# EXERCISE DESCRIPTION:
From the entries below, transcribe exactly the lines between the line holding "Jak začít s Bolt Action – wargamingem" and the line holding "přes přístupnější Kill Team", inclusive; skip all other lines.

# PROVIDED RECORDS:
++++++++++

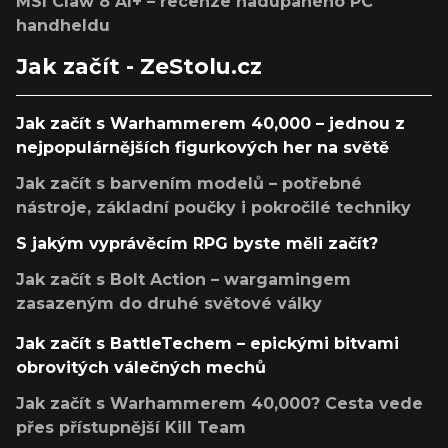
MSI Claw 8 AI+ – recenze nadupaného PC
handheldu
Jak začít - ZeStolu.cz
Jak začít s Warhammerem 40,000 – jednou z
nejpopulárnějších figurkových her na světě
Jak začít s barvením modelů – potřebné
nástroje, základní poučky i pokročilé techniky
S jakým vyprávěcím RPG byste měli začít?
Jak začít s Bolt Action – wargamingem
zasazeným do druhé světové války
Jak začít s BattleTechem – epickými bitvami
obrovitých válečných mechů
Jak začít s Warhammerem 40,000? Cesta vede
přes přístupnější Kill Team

++++++++++

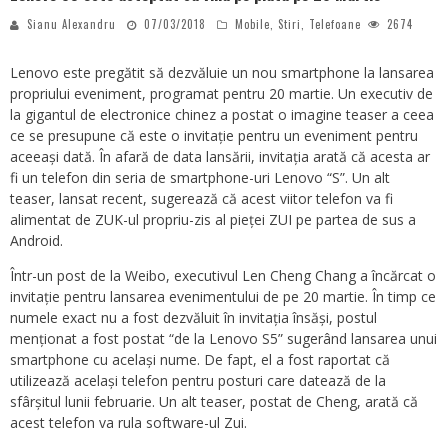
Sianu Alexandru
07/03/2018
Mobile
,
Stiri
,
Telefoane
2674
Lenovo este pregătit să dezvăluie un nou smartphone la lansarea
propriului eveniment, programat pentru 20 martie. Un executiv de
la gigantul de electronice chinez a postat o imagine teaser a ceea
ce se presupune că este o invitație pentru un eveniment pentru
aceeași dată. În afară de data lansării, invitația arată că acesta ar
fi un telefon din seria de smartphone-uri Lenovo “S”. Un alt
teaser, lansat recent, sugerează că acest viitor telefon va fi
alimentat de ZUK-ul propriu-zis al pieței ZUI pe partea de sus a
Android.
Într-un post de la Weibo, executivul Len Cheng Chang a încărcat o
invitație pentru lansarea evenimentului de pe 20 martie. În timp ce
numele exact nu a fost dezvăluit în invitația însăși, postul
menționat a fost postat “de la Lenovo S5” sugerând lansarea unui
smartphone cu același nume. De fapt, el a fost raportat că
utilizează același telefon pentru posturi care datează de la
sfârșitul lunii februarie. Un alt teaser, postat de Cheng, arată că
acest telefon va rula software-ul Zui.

++++++++++

# SOLUTION TO THIS PROBLEM:
Jak začít s Bolt Action – wargamingem
zasazeným do druhé světové války
Jak začít s BattleTechem – epickými bitvami
obrovitých válečných mechů
Jak začít s Warhammerem 40,000? Cesta vede
přes přístupnější Kill Team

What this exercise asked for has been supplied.